Research to infuse programming with cutting-edge content: Program host, Dr. Jonathan Gelbard, will serve as Lead Scientist, conducting ongoing research to infuse our programs with the latest scientific and business case studies documenting environmental AND people benefits of climate crisis and nature conservation solutions.
Program Support: The budget (available upon request) includes funding for two contracted partners who will enhance our capacity to achieve key objectives:
1. Part-time marketing partner who generates value by achieving our marketing objectives (e.g., numbers of downloads/month and social media followers). This person will creatively promote episodes and crowdfunding campaigns via social media, media relations, email marketing, and other channels;
2. Sound engineer who professionally edits episodes with the goal of achieving “radio quality”.
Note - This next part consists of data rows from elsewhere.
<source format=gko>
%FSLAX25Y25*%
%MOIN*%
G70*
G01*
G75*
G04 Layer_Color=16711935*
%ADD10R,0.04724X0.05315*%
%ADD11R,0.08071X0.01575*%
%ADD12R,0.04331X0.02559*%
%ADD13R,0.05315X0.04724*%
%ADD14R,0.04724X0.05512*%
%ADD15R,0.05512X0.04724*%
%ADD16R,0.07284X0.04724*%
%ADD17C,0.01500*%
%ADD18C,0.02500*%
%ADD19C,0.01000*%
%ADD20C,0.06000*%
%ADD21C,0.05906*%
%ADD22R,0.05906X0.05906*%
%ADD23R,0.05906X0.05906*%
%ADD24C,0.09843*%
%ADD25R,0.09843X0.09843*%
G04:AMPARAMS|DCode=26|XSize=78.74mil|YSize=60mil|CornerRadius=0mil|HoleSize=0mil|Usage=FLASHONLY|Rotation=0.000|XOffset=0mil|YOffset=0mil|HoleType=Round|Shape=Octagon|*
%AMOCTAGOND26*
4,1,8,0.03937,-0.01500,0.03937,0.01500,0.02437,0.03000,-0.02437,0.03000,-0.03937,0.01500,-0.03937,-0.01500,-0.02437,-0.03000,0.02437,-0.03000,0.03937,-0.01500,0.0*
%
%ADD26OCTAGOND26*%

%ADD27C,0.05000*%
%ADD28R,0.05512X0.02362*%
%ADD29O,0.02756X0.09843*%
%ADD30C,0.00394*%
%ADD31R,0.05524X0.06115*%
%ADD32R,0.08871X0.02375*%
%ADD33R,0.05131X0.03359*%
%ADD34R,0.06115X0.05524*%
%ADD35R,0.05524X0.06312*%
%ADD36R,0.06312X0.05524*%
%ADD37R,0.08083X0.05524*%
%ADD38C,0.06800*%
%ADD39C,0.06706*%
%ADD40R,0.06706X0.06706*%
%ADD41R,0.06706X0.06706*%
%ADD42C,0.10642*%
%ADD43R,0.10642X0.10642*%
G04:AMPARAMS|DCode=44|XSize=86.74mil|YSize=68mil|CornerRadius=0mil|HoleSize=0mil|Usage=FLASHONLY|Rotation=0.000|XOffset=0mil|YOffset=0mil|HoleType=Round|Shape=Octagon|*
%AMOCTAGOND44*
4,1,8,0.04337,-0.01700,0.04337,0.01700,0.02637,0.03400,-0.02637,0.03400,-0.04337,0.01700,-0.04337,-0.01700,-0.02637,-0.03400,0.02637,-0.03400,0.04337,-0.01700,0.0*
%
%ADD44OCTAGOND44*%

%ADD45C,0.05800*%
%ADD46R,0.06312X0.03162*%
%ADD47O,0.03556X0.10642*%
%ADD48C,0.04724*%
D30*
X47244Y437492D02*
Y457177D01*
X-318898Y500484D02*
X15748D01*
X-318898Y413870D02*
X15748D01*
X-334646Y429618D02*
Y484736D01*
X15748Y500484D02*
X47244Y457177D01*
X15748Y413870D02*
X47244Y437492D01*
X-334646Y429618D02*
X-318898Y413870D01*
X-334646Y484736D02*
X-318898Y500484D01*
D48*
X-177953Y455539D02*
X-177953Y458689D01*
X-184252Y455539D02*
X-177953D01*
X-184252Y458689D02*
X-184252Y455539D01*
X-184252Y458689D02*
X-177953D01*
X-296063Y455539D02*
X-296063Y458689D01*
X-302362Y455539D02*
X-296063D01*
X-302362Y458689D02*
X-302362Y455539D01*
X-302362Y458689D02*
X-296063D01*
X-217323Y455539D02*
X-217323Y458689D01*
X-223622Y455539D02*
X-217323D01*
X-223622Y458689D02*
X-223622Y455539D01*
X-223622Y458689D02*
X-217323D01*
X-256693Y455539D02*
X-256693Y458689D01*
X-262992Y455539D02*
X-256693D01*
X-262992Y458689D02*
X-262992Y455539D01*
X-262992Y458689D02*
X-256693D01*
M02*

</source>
IV. BUDGET & FUNDRAISING PLAN: Conservation Value Institute plans the following steps to achieve financial sustainability:
1. Secure grants and donations: An experienced fundraiser, Dr. Gelbard’s work as Senior Conservation Scientist & Sustainable Agriculture Specialist at NRDC involved collaborating with the organization’s development team to coauthor proposals and cultivate prospects, helping to raise over $400,000.
We aim to leverage initial grants and donations to secure matches from colleagues in the philanthropic, impact investing, and corporate giving communities (including through our 1% For the Planet membership). Ideas of foundation partners include the TomKat Educational Foundation (where we have a senior contact), Grace Communication Foundation, and William & Flora Hewlett Foundation (where we have a senior contact). Initial ideas of possible corporate funders include Patagonia, Dr. Bronner’s, The North Face, Cliff Bar, Timberland, and companies in the renewable energy and regenerative product sectors.
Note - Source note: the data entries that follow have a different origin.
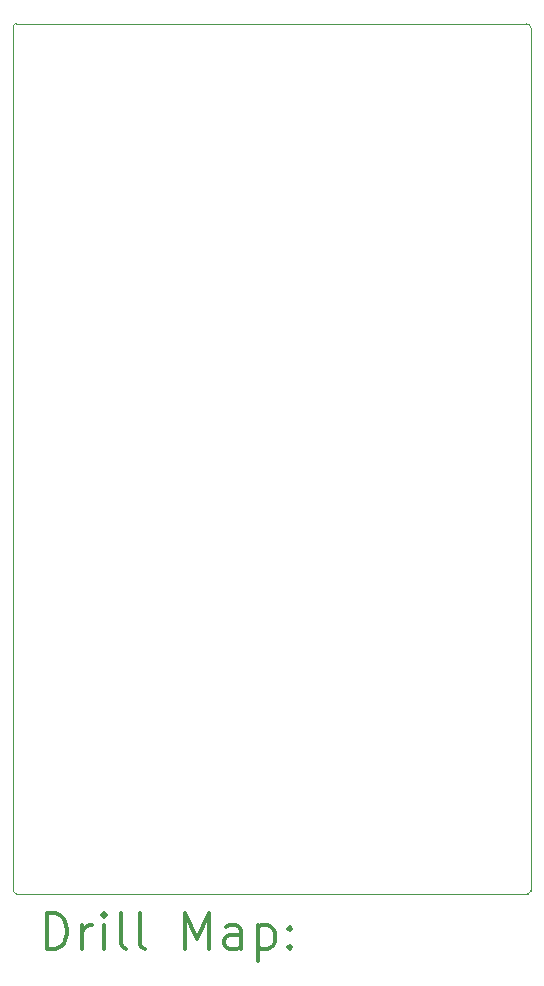
<source format=gbr>
%FSLAX45Y45*%
G04 Gerber Fmt 4.5, Leading zero omitted, Abs format (unit mm)*
G04 Created by KiCad (PCBNEW (5.1.10-1-10_14)) date 2021-10-09 12:15:42*
%MOMM*%
%LPD*%
G01*
G04 APERTURE LIST*
%TA.AperFunction,Profile*%
%ADD10C,0.050000*%
%TD*%
%ADD11C,0.200000*%
%ADD12C,0.300000*%
G04 APERTURE END LIST*
D10*
X12509500Y-16929100D02*
G75*
G02*
X12484100Y-16954500I-25400J0D01*
G01*
X8153400Y-16954500D02*
G75*
G02*
X8128000Y-16929100I0J25400D01*
G01*
X8128000Y-9613900D02*
G75*
G02*
X8153400Y-9588500I25400J0D01*
G01*
X12471400Y-9588500D02*
G75*
G02*
X12509500Y-9626600I0J-38100D01*
G01*
X8191500Y-16954500D02*
X8153400Y-16954500D01*
X8128000Y-16827500D02*
X8128000Y-16929100D01*
X12484100Y-16954500D02*
X8191500Y-16954500D01*
X12509500Y-16827500D02*
X12509500Y-16929100D01*
X12471400Y-9588500D02*
X8153400Y-9588500D01*
X12509500Y-16827500D02*
X12509500Y-9626600D01*
X8128000Y-16827500D02*
X8128000Y-9613900D01*
D11*
D12*
X8411928Y-17422714D02*
X8411928Y-17122714D01*
X8483357Y-17122714D01*
X8526214Y-17137000D01*
X8554786Y-17165572D01*
X8569071Y-17194143D01*
X8583357Y-17251286D01*
X8583357Y-17294143D01*
X8569071Y-17351286D01*
X8554786Y-17379857D01*
X8526214Y-17408429D01*
X8483357Y-17422714D01*
X8411928Y-17422714D01*
X8711928Y-17422714D02*
X8711928Y-17222714D01*
X8711928Y-17279857D02*
X8726214Y-17251286D01*
X8740500Y-17237000D01*
X8769071Y-17222714D01*
X8797643Y-17222714D01*
X8897643Y-17422714D02*
X8897643Y-17222714D01*
X8897643Y-17122714D02*
X8883357Y-17137000D01*
X8897643Y-17151286D01*
X8911928Y-17137000D01*
X8897643Y-17122714D01*
X8897643Y-17151286D01*
X9083357Y-17422714D02*
X9054786Y-17408429D01*
X9040500Y-17379857D01*
X9040500Y-17122714D01*
X9240500Y-17422714D02*
X9211928Y-17408429D01*
X9197643Y-17379857D01*
X9197643Y-17122714D01*
X9583357Y-17422714D02*
X9583357Y-17122714D01*
X9683357Y-17337000D01*
X9783357Y-17122714D01*
X9783357Y-17422714D01*
X10054786Y-17422714D02*
X10054786Y-17265572D01*
X10040500Y-17237000D01*
X10011928Y-17222714D01*
X9954786Y-17222714D01*
X9926214Y-17237000D01*
X10054786Y-17408429D02*
X10026214Y-17422714D01*
X9954786Y-17422714D01*
X9926214Y-17408429D01*
X9911928Y-17379857D01*
X9911928Y-17351286D01*
X9926214Y-17322714D01*
X9954786Y-17308429D01*
X10026214Y-17308429D01*
X10054786Y-17294143D01*
X10197643Y-17222714D02*
X10197643Y-17522714D01*
X10197643Y-17237000D02*
X10226214Y-17222714D01*
X10283357Y-17222714D01*
X10311928Y-17237000D01*
X10326214Y-17251286D01*
X10340500Y-17279857D01*
X10340500Y-17365572D01*
X10326214Y-17394143D01*
X10311928Y-17408429D01*
X10283357Y-17422714D01*
X10226214Y-17422714D01*
X10197643Y-17408429D01*
X10469071Y-17394143D02*
X10483357Y-17408429D01*
X10469071Y-17422714D01*
X10454786Y-17408429D01*
X10469071Y-17394143D01*
X10469071Y-17422714D01*
X10469071Y-17237000D02*
X10483357Y-17251286D01*
X10469071Y-17265572D01*
X10454786Y-17251286D01*
X10469071Y-17237000D01*
X10469071Y-17265572D01*
M02*

</source>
2. Leverage our growing listener base and social media following to develop new revenue streams: As our listener base, social media following, and public profile grow, we will explore the potential to develop revenue streams such as:
Crowdfunding (e.g., GoFundMe charity campaigns in partnership with guests and their organizations);
Sponsorship by sustainable brands. Packages could include buzz-building contests and giveaways of mission-aligned products that we promote during episodes;
A subscription-based revenue stream (e.g., via Patreon);
Fees for paid speaking engagements – a key goal as our public profile grows is for Dr. Gelbard to be invited to join a speakers’ bureau. Speaking fees will serve as an additional revenue stream for Conservation Value Institute;
Benefit events (after the pandemic passes); and
YouTube channel: One idea is to produce useful videos that offer expert advice on how to purchase credibly sustainable products. We will use search engine optimization to drive our videos to the top of green product search results.
3. Advisory Services: Conservation Value Institute is available to serve as a trusted scientific advisor and translator of science. We welcome opportunities to partner with NGOs, impact investors, foundations & philanthropists, government agencies, and sustainable brands to complete sustainability-focused research & educational projects within the scope of our mission.